State how many lines of the data below hold the string "tPlease", giving nothing but the number.

* _INFORMATION SUPPLIED_:
BEGIN

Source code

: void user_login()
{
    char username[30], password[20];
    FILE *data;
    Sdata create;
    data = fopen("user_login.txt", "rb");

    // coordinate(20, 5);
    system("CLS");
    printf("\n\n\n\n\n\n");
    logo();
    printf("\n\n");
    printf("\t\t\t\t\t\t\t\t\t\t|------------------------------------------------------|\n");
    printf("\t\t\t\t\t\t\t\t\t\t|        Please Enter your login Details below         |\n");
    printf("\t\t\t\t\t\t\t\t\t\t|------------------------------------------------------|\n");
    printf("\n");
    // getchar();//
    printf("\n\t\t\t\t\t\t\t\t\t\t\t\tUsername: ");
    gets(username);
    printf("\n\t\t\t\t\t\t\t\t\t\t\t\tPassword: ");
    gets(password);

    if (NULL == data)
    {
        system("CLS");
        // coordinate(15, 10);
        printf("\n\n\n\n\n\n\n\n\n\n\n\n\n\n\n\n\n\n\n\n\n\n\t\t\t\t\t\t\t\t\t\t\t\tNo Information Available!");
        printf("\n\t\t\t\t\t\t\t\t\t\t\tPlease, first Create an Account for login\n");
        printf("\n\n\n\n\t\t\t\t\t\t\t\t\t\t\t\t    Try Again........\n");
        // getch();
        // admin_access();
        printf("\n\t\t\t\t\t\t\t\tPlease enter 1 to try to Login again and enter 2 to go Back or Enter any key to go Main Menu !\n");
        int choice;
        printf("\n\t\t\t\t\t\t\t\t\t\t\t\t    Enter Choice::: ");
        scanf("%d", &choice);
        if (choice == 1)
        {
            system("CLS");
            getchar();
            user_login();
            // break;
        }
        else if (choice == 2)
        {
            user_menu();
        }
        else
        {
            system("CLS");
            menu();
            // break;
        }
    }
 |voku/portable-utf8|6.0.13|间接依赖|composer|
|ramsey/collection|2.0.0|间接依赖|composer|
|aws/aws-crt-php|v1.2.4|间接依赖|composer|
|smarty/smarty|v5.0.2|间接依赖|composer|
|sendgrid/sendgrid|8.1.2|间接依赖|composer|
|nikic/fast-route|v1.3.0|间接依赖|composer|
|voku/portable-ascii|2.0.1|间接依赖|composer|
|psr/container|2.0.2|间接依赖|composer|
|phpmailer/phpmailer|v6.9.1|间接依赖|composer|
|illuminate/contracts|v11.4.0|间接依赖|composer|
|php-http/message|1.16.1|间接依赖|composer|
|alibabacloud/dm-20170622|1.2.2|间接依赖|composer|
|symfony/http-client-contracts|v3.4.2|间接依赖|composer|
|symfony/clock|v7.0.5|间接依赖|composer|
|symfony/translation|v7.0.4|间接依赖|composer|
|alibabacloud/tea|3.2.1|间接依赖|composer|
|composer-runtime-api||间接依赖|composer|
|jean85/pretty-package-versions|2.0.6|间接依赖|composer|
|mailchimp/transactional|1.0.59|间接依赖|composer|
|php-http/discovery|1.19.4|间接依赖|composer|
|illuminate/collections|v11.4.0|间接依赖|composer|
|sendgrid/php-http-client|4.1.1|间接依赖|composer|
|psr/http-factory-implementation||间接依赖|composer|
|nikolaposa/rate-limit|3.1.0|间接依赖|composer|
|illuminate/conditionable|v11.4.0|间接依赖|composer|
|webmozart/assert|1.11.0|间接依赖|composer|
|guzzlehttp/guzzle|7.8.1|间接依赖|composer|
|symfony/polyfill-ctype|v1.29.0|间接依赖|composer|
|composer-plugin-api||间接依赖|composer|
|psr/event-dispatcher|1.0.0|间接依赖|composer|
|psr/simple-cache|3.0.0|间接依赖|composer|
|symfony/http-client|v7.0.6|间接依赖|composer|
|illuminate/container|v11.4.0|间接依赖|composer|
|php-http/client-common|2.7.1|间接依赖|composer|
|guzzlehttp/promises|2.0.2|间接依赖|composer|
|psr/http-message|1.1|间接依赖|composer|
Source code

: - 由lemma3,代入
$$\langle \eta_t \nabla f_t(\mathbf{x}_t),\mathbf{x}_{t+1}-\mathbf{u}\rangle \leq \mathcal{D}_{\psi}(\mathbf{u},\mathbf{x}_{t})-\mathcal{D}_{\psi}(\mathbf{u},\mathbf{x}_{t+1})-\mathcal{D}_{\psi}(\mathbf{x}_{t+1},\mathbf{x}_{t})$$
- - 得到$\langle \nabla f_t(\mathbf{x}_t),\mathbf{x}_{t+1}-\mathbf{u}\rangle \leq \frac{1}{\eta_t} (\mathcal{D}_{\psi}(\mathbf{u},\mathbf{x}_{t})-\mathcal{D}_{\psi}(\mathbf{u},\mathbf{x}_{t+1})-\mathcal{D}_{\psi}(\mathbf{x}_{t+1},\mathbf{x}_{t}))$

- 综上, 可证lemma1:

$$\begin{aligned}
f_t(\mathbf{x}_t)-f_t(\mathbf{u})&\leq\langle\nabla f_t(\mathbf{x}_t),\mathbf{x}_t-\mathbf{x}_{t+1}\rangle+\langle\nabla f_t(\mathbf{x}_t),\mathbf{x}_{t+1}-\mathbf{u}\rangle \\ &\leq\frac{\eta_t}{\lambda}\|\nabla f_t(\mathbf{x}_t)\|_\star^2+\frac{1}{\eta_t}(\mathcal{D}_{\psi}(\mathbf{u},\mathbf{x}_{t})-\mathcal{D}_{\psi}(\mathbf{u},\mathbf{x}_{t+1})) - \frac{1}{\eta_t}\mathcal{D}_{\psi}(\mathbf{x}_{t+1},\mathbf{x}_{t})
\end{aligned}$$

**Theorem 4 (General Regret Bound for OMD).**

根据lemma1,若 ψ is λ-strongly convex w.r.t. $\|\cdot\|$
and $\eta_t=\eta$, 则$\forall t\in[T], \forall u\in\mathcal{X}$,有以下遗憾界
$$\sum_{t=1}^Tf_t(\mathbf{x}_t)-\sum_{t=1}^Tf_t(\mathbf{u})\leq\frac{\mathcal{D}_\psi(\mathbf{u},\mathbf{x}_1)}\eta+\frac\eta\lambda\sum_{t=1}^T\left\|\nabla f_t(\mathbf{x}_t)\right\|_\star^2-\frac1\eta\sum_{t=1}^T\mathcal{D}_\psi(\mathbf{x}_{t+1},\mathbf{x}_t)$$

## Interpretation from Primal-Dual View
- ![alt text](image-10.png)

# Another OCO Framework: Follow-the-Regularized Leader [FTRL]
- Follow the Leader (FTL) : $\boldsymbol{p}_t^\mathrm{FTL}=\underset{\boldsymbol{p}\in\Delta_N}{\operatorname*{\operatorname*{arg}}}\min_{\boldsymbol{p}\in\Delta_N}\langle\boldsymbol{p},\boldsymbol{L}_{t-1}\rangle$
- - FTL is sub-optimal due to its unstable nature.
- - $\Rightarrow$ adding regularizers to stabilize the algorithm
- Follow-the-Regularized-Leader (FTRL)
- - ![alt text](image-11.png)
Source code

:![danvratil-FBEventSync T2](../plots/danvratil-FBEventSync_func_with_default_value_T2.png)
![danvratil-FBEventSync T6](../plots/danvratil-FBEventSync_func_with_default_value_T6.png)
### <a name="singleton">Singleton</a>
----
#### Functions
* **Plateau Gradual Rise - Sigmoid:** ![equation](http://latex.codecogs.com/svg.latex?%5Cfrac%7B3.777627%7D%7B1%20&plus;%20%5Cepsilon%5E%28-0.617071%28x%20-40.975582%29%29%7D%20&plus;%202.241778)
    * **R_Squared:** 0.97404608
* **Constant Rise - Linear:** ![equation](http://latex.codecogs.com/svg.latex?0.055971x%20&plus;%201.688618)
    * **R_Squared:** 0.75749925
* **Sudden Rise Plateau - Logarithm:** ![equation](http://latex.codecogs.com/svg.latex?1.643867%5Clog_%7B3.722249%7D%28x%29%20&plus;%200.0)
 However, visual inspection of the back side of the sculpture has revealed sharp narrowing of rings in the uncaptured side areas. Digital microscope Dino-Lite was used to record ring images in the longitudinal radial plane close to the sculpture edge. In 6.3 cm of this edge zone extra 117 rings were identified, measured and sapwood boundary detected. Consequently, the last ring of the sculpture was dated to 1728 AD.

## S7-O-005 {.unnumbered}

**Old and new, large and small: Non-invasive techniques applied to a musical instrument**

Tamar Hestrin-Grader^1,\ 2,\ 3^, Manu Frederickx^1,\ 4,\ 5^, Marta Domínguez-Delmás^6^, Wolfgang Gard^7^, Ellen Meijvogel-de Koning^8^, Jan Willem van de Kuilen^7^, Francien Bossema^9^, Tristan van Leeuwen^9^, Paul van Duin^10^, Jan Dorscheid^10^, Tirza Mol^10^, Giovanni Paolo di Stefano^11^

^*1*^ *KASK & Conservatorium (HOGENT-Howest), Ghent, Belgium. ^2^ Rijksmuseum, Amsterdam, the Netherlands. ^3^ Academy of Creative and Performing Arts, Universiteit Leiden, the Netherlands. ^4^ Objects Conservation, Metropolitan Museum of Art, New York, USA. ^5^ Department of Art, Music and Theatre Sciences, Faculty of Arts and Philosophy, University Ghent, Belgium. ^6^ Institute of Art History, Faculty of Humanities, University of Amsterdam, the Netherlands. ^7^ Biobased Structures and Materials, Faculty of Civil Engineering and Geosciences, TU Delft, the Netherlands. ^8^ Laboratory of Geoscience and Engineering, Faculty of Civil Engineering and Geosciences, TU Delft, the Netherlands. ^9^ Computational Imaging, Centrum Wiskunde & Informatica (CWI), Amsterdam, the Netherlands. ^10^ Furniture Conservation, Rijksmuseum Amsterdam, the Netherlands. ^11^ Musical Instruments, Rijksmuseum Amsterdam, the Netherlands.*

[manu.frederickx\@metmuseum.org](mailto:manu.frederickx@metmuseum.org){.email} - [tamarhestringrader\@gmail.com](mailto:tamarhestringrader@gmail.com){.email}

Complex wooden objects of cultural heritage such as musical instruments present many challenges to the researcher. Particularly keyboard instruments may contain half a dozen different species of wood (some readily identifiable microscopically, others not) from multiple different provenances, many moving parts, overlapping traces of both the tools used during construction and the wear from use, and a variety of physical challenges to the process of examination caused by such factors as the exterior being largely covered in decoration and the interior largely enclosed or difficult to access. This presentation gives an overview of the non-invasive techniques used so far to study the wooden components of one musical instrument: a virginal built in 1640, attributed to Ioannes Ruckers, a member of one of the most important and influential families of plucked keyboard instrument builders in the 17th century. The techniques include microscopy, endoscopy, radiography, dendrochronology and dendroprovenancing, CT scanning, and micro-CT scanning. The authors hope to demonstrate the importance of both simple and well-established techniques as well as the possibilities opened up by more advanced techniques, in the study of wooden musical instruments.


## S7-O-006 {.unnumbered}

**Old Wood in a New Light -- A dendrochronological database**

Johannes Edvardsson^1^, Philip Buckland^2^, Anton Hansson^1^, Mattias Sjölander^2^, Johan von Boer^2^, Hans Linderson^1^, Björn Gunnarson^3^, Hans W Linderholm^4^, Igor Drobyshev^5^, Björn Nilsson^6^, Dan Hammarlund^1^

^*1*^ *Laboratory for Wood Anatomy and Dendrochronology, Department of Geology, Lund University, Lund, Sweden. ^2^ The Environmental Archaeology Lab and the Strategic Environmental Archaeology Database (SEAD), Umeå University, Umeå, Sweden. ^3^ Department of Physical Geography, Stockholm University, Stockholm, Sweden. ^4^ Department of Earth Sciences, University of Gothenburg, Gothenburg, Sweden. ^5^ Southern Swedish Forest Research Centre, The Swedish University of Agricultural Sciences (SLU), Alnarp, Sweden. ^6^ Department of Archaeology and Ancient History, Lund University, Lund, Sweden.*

END

* _YOUR SOLUTION_:
2